Material provided =
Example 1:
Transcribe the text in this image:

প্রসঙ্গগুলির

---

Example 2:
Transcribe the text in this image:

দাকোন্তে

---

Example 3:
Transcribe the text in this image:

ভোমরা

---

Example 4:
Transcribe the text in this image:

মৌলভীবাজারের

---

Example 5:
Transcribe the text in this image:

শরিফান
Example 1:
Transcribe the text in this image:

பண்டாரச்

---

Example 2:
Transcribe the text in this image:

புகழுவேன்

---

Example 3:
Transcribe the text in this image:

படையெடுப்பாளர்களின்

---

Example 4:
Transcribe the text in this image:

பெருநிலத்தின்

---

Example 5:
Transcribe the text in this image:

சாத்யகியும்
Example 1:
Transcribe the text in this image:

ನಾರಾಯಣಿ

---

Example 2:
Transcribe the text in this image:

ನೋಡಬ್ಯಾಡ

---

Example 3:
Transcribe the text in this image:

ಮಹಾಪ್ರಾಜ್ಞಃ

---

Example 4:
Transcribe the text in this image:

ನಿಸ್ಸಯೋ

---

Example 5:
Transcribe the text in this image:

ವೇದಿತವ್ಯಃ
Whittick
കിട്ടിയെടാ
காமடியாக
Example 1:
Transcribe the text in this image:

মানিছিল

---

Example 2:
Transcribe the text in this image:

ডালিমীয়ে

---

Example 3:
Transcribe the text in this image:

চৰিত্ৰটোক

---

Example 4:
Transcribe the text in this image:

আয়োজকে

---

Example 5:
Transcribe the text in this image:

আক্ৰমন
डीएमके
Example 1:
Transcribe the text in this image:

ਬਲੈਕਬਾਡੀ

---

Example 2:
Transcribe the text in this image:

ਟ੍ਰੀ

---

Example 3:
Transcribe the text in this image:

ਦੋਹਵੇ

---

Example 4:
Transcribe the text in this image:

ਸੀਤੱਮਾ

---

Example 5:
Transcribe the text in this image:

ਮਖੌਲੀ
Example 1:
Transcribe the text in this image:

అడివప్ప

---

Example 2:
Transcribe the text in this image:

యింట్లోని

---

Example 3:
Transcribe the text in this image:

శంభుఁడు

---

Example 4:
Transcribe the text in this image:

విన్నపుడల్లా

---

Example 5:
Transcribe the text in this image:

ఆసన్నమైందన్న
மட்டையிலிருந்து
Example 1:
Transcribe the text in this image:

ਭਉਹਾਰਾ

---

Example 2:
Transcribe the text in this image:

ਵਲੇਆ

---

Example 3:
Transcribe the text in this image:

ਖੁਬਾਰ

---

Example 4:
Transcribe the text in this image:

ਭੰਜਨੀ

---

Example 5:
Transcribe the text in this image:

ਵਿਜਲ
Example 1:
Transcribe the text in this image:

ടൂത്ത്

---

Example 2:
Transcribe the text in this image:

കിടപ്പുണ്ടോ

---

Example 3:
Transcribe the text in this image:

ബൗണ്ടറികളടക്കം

Directions = From the first line to the last, write out the data exactly.

Expected answer =
Example 1:
Transcribe the text in this image:

প্রসঙ্গগুলির

---

Example 2:
Transcribe the text in this image:

দাকোন্তে

---

Example 3:
Transcribe the text in this image:

ভোমরা

---

Example 4:
Transcribe the text in this image:

মৌলভীবাজারের

---

Example 5:
Transcribe the text in this image:

শরিফান
Example 1:
Transcribe the text in this image:

பண்டாரச்

---

Example 2:
Transcribe the text in this image:

புகழுவேன்

---

Example 3:
Transcribe the text in this image:

படையெடுப்பாளர்களின்

---

Example 4:
Transcribe the text in this image:

பெருநிலத்தின்

---

Example 5:
Transcribe the text in this image:

சாத்யகியும்
Example 1:
Transcribe the text in this image:

ನಾರಾಯಣಿ

---

Example 2:
Transcribe the text in this image:

ನೋಡಬ್ಯಾಡ

---

Example 3:
Transcribe the text in this image:

ಮಹಾಪ್ರಾಜ್ಞಃ

---

Example 4:
Transcribe the text in this image:

ನಿಸ್ಸಯೋ

---

Example 5:
Transcribe the text in this image:

ವೇದಿತವ್ಯಃ
Whittick
കിട്ടിയെടാ
காமடியாக
Example 1:
Transcribe the text in this image:

মানিছিল

---

Example 2:
Transcribe the text in this image:

ডালিমীয়ে

---

Example 3:
Transcribe the text in this image:

চৰিত্ৰটোক

---

Example 4:
Transcribe the text in this image:

আয়োজকে

---

Example 5:
Transcribe the text in this image:

আক্ৰমন
डीएमके
Example 1:
Transcribe the text in this image:

ਬਲੈਕਬਾਡੀ

---

Example 2:
Transcribe the text in this image:

ਟ੍ਰੀ

---

Example 3:
Transcribe the text in this image:

ਦੋਹਵੇ

---

Example 4:
Transcribe the text in this image:

ਸੀਤੱਮਾ

---

Example 5:
Transcribe the text in this image:

ਮਖੌਲੀ
Example 1:
Transcribe the text in this image:

అడివప్ప

---

Example 2:
Transcribe the text in this image:

యింట్లోని

---

Example 3:
Transcribe the text in this image:

శంభుఁడు

---

Example 4:
Transcribe the text in this image:

విన్నపుడల్లా

---

Example 5:
Transcribe the text in this image:

ఆసన్నమైందన్న
மட்டையிலிருந்து
Example 1:
Transcribe the text in this image:

ਭਉਹਾਰਾ

---

Example 2:
Transcribe the text in this image:

ਵਲੇਆ

---

Example 3:
Transcribe the text in this image:

ਖੁਬਾਰ

---

Example 4:
Transcribe the text in this image:

ਭੰਜਨੀ

---

Example 5:
Transcribe the text in this image:

ਵਿਜਲ
Example 1:
Transcribe the text in this image:

ടൂത്ത്

---

Example 2:
Transcribe the text in this image:

കിടപ്പുണ്ടോ

---

Example 3:
Transcribe the text in this image:

ബൗണ്ടറികളടക്കം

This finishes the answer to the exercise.